If we can face the truth of our stories then we can also make healthier choices for our families and ourselves. As the women in our groups share their stories with each other it is very common for them to all of a sudden realize that a behavior they had excused as normal was in truth inappropriate and unhealthy. When there is silence about abuse there is a huge potential for abusive behaviors or dysfunction that allow it to be perpetrated from generation to generation. In 2 Timothy 2, Paul warned people about men who were false teachers who were destroying the faith. He even named them by name, so it is okay for us to confront sin and report it to protect children.
Another reason to tell is that it breaks the silence. We were created like God with a need to communicate and relate. When we were silenced about our abuse we most likely began to be silent about all sorts of other things. God desires us to be free to be verbal and to be expressive.

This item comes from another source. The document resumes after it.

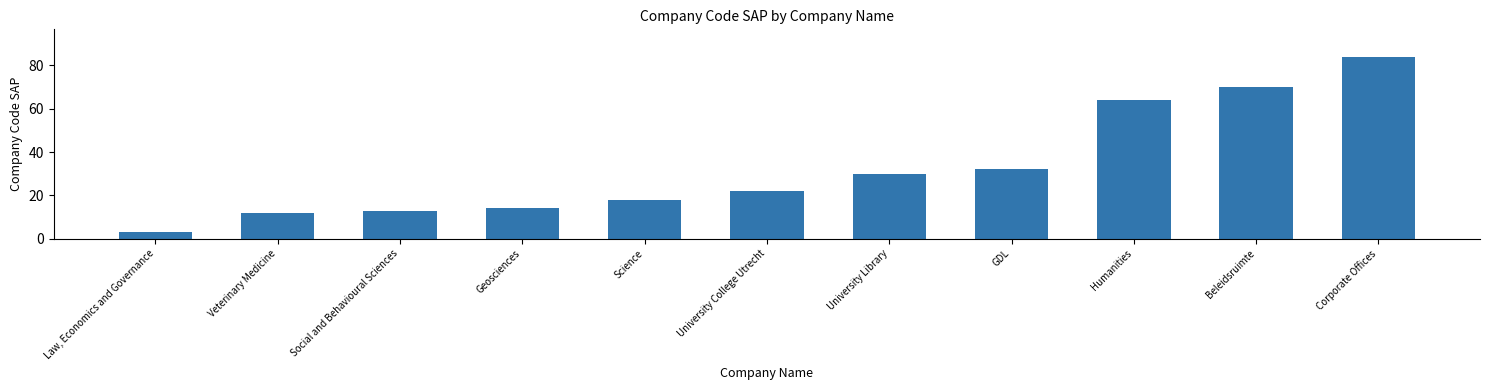

Does the chart contain stacked bars?

No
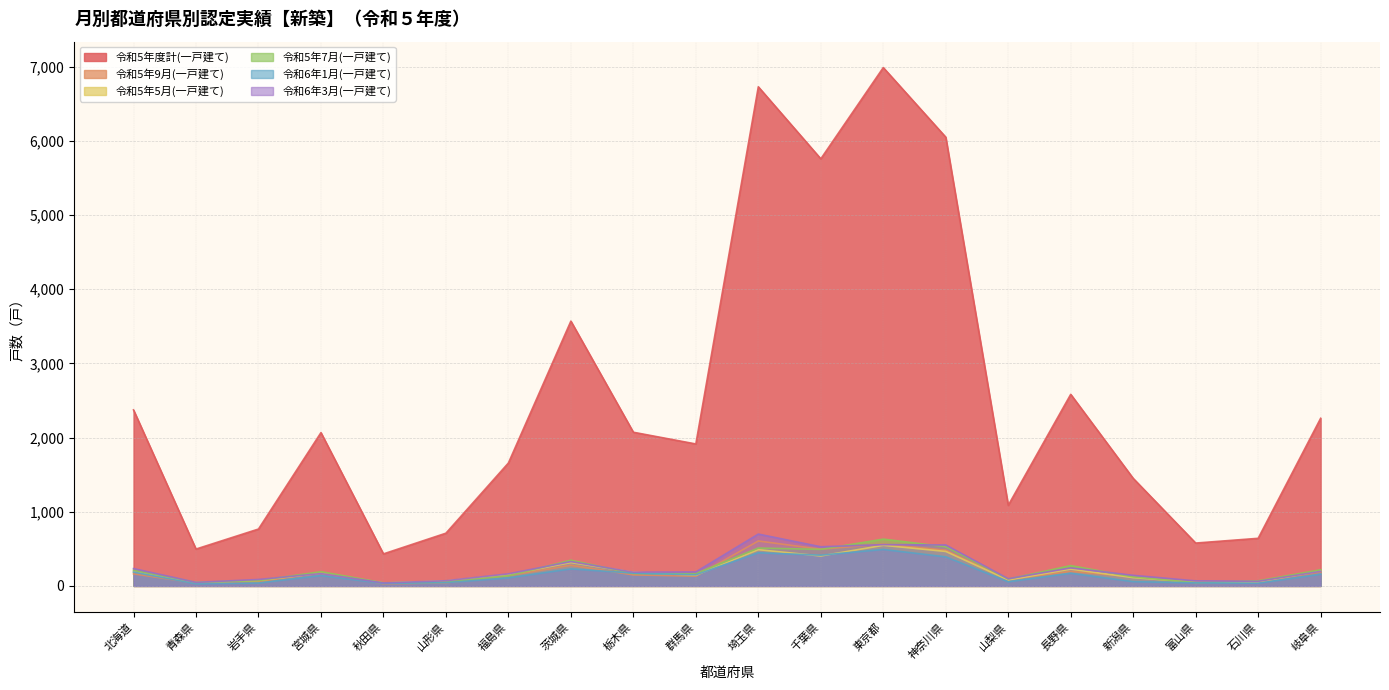

What is the label of the 13th point from the left?

東京都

Finally, we will never be able to fully understand God’s redemptions when we choose to deny, rewrite, or lie about our story. Every year as I sit and hear the women’s stories and then watch them grow it becomes more and more obvious how God has plucked them out of horrible circumstance and brought them together to do a wonderful work in their hearts and in their lives. God is not just a God who saves, He is a God who heals. So are you willing, as one lady in our group put it, to share your story to release the power of silence?
Monday, June 9, 2008
First Night
I remember the first time I walked into a support group to work on my past abuse. I looked around at the other ladies and realized that by being there, each one of us was telling the other ladies we had been sexually abused. I felt so alone. I felt a few tremors of terror and vulnerable rising to the surface and pushed them down as I was so used to doing. In fact I was so shut down that when some of the women cried that night, I truly wondered what their tears were about. I envied them at some level, because I don’t know that anyone in the group understood I was in as much pain as they were. Nor do those women know that I finally was able to get to my tears and experience the healing they had from crying. I remember at first it was hard for me to focus on my own stuff and not step into a caretaker role, which was how I had avoided my own pain. I remember doing all I could to protect my own heart from more pain that first night. However, it was not long before I was impacted by each of their stories and loved them and prayed daily for them. Out of knowing and loving those women, came my desire to lead A Passionate Heart group. Even though I never got to the deep pain until after the group, God used the precious ladies to help me get to it so He could heal it. I invite you to write on the blog what you feeling about walking into your group for the first time. You can use a false name if you like…just remember to respect the confidentiality of your group and only share your own heart. We are praying that God would reveal His tenderhearted compassion as He walks with us through this year of your healing journey.
Friday, May 23, 2008
Welcome!
Thank you for visiting the Passionate Heart Ministry Blog! We want this to be a place where we can share our stories. Please feel free to jump on in!